> _RECORDS FOR THE TASK_
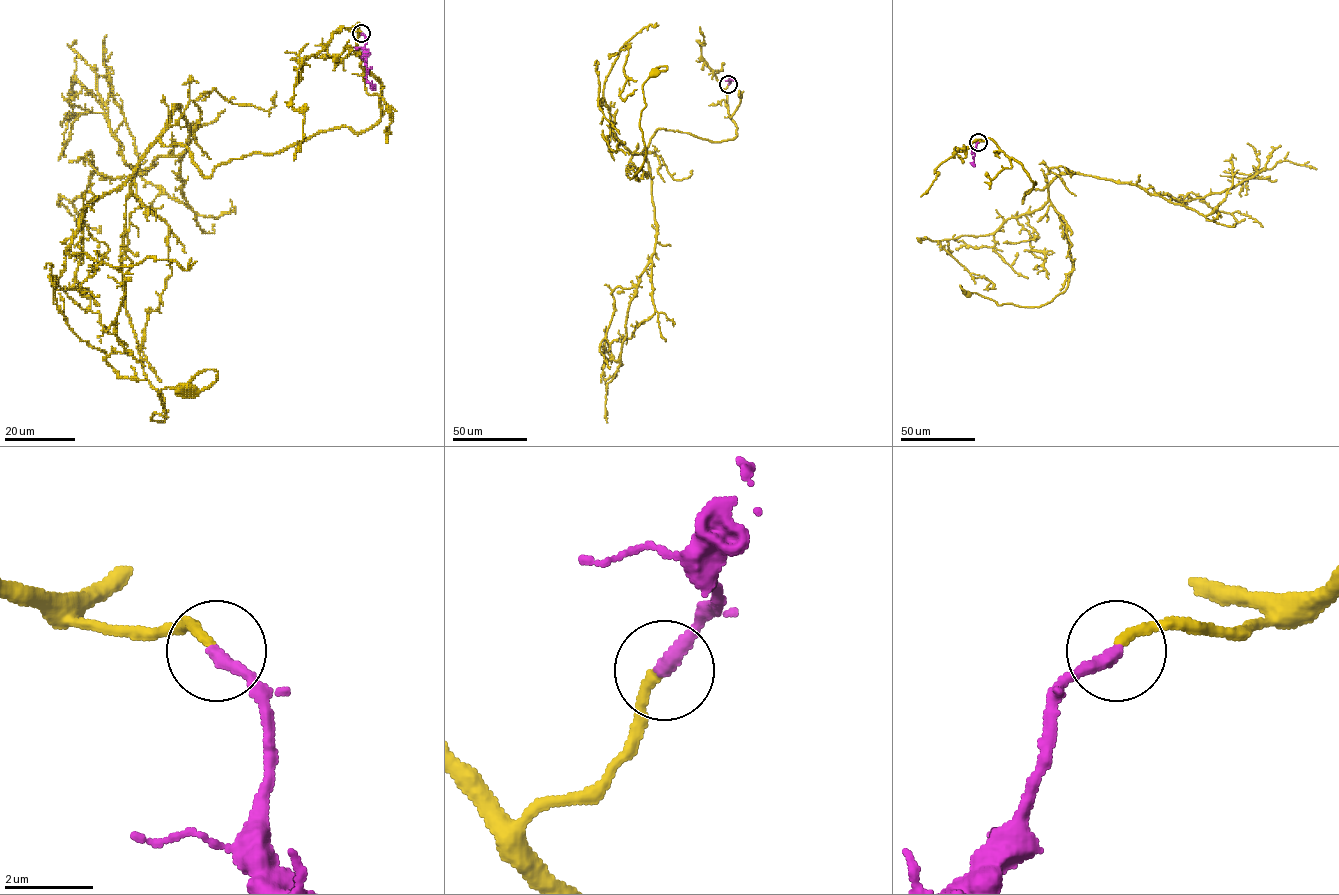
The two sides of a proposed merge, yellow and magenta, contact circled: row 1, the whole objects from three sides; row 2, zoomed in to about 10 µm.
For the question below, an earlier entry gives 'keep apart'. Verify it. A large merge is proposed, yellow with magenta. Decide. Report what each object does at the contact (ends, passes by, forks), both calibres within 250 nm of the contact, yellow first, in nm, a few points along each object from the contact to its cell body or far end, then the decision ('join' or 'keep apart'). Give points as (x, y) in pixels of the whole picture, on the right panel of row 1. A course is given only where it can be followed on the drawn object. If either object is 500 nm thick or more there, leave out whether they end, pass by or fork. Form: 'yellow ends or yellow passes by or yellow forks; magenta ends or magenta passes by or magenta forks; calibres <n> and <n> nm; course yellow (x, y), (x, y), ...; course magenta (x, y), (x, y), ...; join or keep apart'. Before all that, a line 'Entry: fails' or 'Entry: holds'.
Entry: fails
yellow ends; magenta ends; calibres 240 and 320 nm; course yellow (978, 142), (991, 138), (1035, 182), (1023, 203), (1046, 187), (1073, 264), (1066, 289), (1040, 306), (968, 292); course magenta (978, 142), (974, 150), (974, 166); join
* * *
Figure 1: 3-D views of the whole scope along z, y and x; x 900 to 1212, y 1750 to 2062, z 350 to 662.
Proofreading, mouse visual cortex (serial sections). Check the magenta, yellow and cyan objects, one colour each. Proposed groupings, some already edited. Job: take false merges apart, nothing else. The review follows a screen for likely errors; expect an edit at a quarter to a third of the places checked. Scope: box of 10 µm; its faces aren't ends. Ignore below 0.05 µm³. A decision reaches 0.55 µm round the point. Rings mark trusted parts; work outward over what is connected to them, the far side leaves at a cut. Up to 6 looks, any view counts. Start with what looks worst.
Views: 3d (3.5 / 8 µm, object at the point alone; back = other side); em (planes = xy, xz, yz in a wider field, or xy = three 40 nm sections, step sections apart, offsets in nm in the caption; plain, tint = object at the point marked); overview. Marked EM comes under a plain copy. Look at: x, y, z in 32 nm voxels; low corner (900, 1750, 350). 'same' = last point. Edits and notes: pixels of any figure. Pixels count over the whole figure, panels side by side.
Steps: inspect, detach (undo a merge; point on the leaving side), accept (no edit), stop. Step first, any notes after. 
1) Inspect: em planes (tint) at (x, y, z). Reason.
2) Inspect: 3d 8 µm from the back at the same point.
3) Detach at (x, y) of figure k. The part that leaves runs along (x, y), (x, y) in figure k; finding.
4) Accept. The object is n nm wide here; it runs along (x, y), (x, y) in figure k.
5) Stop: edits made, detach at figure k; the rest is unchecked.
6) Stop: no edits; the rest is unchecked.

> _PROBLEM REQUIREMENTS_
Set down exactly the lines of the data above, beginning with the line that has "3) Detach at" and ending with the line that has "6) Stop: no edits; the rest is unchecked.", and no others.

> _SOLUTION TO THIS PROBLEM_
3) Detach at (x, y) of figure k. The part that leaves runs along (x, y), (x, y) in figure k; finding.
4) Accept. The object is n nm wide here; it runs along (x, y), (x, y) in figure k.
5) Stop: edits made, detach at figure k; the rest is unchecked.
6) Stop: no edits; the rest is unchecked.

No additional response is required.